▸ What the task requires
Duplicate the lines of material starting at the line containing "You're reading it!" and ending at the line containing "The code for this step is contained in the third, fourth", both included.

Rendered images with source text

+ + + + + + +

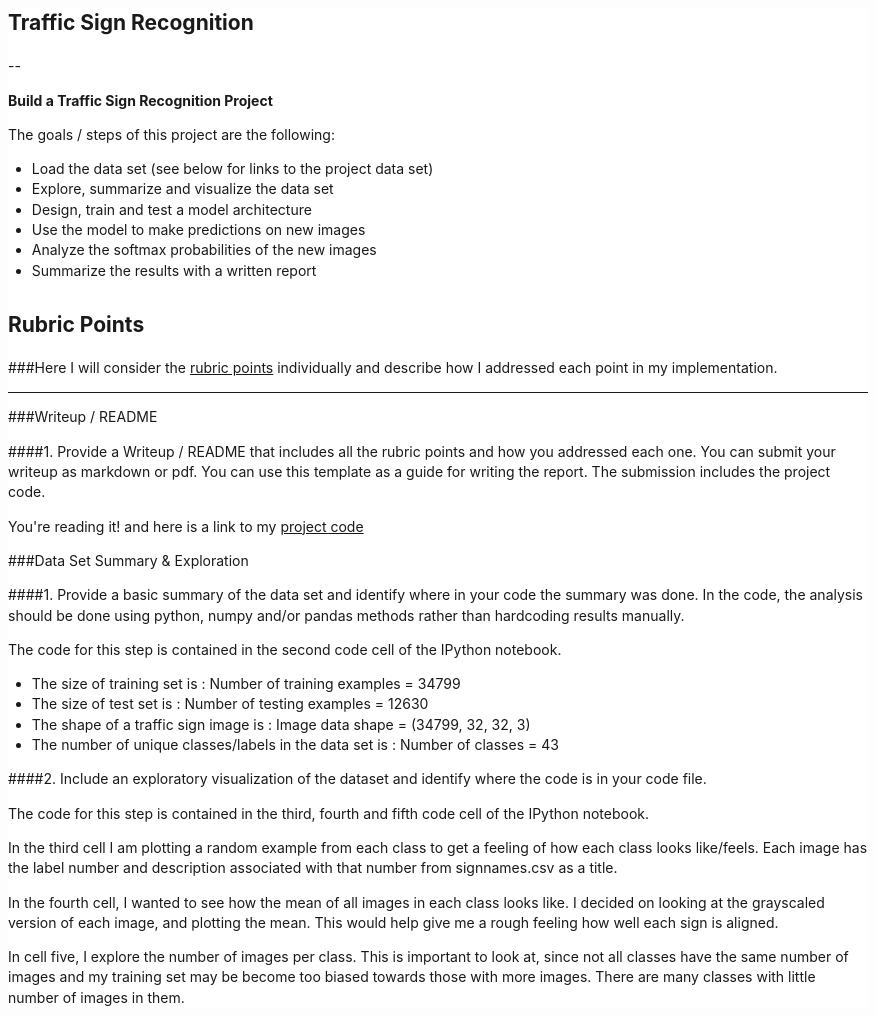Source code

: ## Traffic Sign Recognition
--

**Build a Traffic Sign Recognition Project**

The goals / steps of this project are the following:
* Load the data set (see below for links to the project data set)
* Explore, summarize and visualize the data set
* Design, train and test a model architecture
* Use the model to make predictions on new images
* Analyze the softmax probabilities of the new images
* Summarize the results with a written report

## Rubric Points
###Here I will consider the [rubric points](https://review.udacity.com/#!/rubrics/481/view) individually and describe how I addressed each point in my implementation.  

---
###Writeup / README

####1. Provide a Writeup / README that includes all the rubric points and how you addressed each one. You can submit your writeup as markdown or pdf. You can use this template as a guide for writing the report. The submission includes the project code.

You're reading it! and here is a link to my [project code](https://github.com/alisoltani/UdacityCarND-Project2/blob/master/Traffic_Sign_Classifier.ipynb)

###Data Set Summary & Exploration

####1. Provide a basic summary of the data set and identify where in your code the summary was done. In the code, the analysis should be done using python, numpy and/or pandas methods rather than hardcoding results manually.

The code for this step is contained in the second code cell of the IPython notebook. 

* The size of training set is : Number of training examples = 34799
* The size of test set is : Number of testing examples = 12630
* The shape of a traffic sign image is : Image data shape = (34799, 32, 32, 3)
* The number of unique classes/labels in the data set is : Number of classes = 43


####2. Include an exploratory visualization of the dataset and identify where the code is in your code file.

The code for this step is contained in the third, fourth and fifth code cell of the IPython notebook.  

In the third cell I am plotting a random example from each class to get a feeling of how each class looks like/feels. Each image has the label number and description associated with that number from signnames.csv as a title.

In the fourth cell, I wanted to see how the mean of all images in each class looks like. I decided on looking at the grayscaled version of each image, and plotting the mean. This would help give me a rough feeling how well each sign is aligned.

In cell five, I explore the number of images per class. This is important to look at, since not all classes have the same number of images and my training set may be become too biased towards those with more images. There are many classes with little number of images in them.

+ + + + + + +

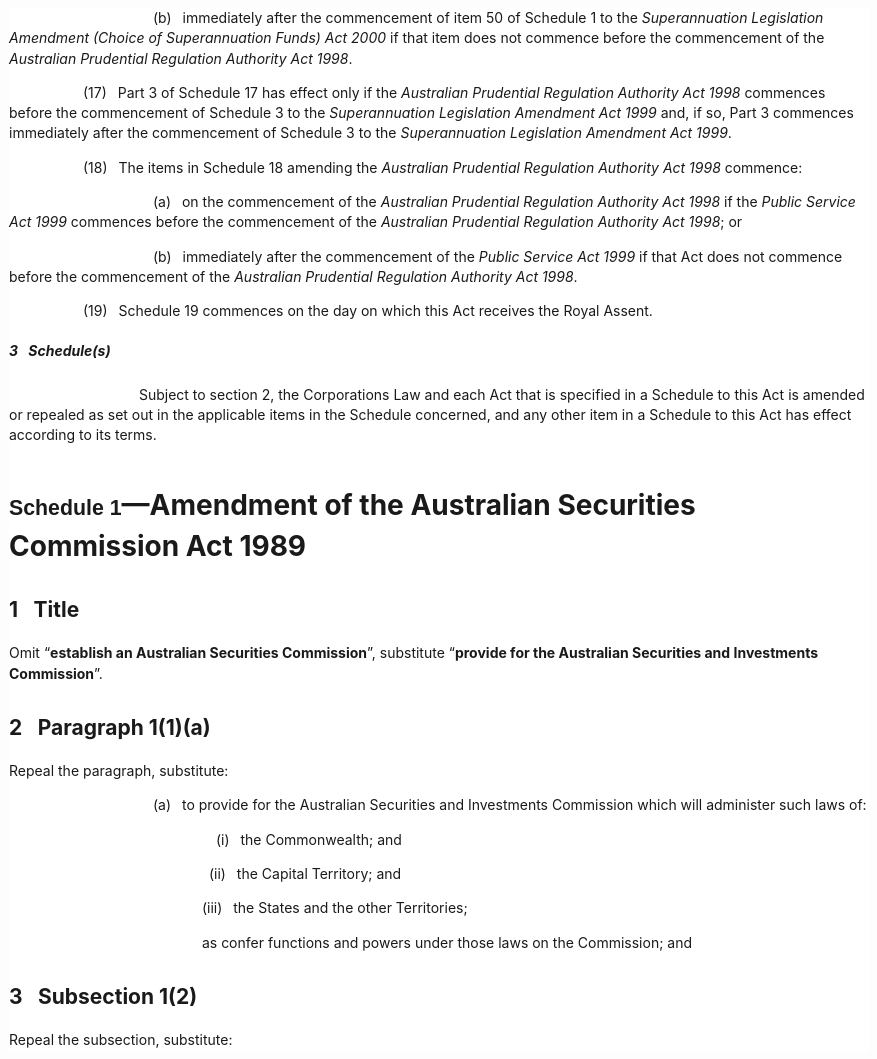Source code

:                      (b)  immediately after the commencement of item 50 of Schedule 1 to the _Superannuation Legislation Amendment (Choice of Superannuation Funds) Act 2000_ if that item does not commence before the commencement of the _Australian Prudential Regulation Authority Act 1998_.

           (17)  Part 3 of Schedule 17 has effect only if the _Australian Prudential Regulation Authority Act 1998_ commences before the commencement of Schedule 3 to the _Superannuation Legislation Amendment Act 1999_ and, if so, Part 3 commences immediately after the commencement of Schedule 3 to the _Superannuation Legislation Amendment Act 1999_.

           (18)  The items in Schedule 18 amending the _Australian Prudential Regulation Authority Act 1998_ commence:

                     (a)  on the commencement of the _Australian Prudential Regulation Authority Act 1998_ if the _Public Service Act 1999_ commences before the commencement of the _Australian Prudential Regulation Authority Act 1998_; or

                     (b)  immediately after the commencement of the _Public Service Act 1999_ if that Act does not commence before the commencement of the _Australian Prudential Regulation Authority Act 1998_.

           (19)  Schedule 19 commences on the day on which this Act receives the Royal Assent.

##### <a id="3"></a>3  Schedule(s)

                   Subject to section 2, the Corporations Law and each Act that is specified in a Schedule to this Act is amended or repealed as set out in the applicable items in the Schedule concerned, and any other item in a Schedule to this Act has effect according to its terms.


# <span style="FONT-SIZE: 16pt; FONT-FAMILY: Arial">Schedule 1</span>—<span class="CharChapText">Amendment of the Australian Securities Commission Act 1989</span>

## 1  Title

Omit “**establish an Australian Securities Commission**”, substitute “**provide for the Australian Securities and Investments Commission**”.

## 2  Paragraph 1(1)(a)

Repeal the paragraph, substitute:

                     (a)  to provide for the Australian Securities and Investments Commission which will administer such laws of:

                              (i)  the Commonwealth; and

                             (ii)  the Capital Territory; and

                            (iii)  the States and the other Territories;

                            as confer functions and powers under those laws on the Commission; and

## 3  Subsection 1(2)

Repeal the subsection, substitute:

+ + + + + + +

▸ Result below
You're reading it! and here is a link to my [project code](https://github.com/alisoltani/UdacityCarND-Project2/blob/master/Traffic_Sign_Classifier.ipynb)

###Data Set Summary & Exploration

####1. Provide a basic summary of the data set and identify where in your code the summary was done. In the code, the analysis should be done using python, numpy and/or pandas methods rather than hardcoding results manually.

The code for this step is contained in the second code cell of the IPython notebook. 

* The size of training set is : Number of training examples = 34799
* The size of test set is : Number of testing examples = 12630
* The shape of a traffic sign image is : Image data shape = (34799, 32, 32, 3)
* The number of unique classes/labels in the data set is : Number of classes = 43


####2. Include an exploratory visualization of the dataset and identify where the code is in your code file.

The code for this step is contained in the third, fourth and fifth code cell of the IPython notebook.  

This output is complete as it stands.